A Bavarian Bullet Train BMW M8 Coupé

Sep 18, 2021

BMW follows a simple recipe: make fast and luxurious cars by default, send them over to the M division to be converted into low-flying rocket ships, while completely ruining their daily drivability. A compromise on this has seen the M-badge being used quite liberally across the range, where the M division isn’t given a complete freehand to exercise their motorsport prowess. But for the M8, BMW M had to think differently.

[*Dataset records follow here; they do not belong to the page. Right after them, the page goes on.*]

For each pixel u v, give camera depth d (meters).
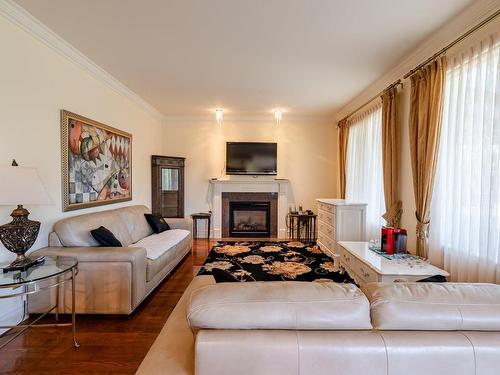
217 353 0.89
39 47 2.56
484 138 2.21
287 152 6.06
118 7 2.22
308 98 4.65
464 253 2.45
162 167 5.54
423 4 2.17
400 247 2.87
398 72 3.40
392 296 1.01
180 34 2.63
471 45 2.38
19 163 2.37
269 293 1.01
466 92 2.40
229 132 6.04
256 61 3.22
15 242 1.97
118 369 1.84
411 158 3.06
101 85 3.62
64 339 2.19
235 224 6.20
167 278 3.59
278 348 0.89
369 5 2.18
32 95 2.49
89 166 3.34
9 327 1.98
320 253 4.68
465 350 0.90
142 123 4.97
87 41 2.78
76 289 2.49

For starters, the M8 is a very good-looking car. It is the best-looking BMW currently in the line-up in fact. The two-door coupe sits low and long and is hard to fault from any observable angle. You don’t even get a chance to complain about its grille, something we’ve gotten used to ranting about BMW’s recent cars. Tug open its long doors and you are greeted with an upmarket interior, upholstered with top-class leather, contoured with carbon fibre and brushed metal bits that glow softly under the calming ambient lights of its interiors. Add to these the M Sport seats with bolstered sides and over a dozen adjustments and the M8 affirms its position as a comfortable intercontinental cruiser. The control surfaces feel typically BMW, which is a good thing though, as its
iDrive feature combined with the 10-inch touchscreen is still the most intuitive command system in the industry. Its digital instrumentation cluster too is one of the sportiest I’ve come across since driving the Lamborghini Huracan—speaking of which reminds me of the M8’sbiblical performance.

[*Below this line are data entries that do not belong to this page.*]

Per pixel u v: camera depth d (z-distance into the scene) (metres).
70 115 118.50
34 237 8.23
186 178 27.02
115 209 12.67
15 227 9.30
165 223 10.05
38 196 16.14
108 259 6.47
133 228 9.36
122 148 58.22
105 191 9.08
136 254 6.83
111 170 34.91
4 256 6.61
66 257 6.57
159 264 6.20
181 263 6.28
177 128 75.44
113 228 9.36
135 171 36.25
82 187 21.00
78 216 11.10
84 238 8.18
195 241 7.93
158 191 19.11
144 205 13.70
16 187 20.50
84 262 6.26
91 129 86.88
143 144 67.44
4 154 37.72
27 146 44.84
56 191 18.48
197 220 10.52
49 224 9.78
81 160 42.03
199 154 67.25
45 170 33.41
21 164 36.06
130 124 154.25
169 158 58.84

While the BMW M8 borrows its 4.4-litre, twin-turbo V8 engine from the BMW M5, the dynamics are hugely different here. The two-door coupe sits lower and wider than the M5, giving it a more grounded feel. Where the M5 feels brutish, emanating a ‘German muscle car’ vibe, the M8 feels more refined and settled. Let’s not confuse refined with slow though, because that’s one thing the M8 isn’t. If you engage the relatively easy Launch Control and let the car do the off-the line mathematics, then you will rapidly sprint to 100kmph from standstill in just 3.2 seconds! Keep the pedal pinned and you will touch 200 clicks in a little over 10 seconds! The surge of power is just relentless. Unlike most turbocharged cars that start running out of breath, the M8 keeps pulling with dollops of torque right up to the redline.

Having said that, the whole process, while warp-speed fast, doesn’t feel abrupt. Building up speed in the BMW M8 feels like a well-orchestrated surge. The engine, the chassis, the transmission and the steering help distribute its 600 horsepower and 750Nm of torque to the road via a four-wheel-drive system that, while being rear-biased, offers excellent traction even under heavy acceleration. The system can be switched to rear-wheel only, but you’d need to be on your fifth coffee and sixth Redbull, as it switches off all electronic aids. This means that the slightest misdemeanour on the gas pedal lends huge sideways action with a lot of opposite lock.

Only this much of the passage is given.